-- The data follows --

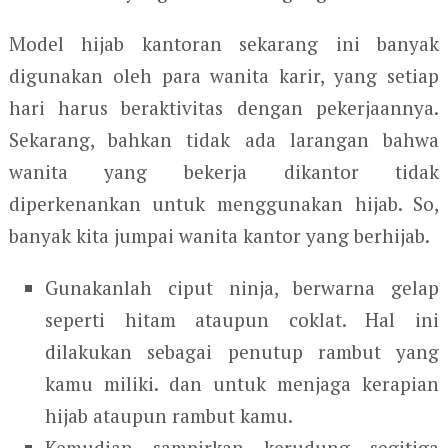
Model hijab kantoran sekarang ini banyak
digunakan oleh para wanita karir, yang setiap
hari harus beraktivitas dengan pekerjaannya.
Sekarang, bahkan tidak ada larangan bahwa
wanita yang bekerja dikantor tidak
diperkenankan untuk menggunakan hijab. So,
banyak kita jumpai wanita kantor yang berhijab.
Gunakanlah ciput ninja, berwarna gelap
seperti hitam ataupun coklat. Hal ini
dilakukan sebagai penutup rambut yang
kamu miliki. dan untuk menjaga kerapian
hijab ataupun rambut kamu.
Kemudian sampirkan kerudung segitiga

-- The data concluded --
-- The data follows --

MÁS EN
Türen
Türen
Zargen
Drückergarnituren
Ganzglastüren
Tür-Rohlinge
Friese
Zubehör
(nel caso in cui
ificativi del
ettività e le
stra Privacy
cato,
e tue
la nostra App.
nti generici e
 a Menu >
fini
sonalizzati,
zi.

-- The data concluded --
-- The data follows --

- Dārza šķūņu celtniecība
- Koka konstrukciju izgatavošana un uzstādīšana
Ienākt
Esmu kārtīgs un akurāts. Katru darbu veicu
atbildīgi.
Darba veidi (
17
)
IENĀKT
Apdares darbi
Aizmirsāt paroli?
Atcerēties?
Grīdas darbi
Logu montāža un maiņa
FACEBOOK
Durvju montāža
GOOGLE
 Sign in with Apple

-- The data concluded --

What is expected → Of all the entries above, output exactly the lines between the one holding "Sekarang, bahkan tidak ada larangan bahwa" and the one holding "Kemudian sampirkan kerudung segitiga", inclusive.

Exercise solution →
Sekarang, bahkan tidak ada larangan bahwa
wanita yang bekerja dikantor tidak
diperkenankan untuk menggunakan hijab. So,
banyak kita jumpai wanita kantor yang berhijab.
Gunakanlah ciput ninja, berwarna gelap
seperti hitam ataupun coklat. Hal ini
dilakukan sebagai penutup rambut yang
kamu miliki. dan untuk menjaga kerapian
hijab ataupun rambut kamu.
Kemudian sampirkan kerudung segitiga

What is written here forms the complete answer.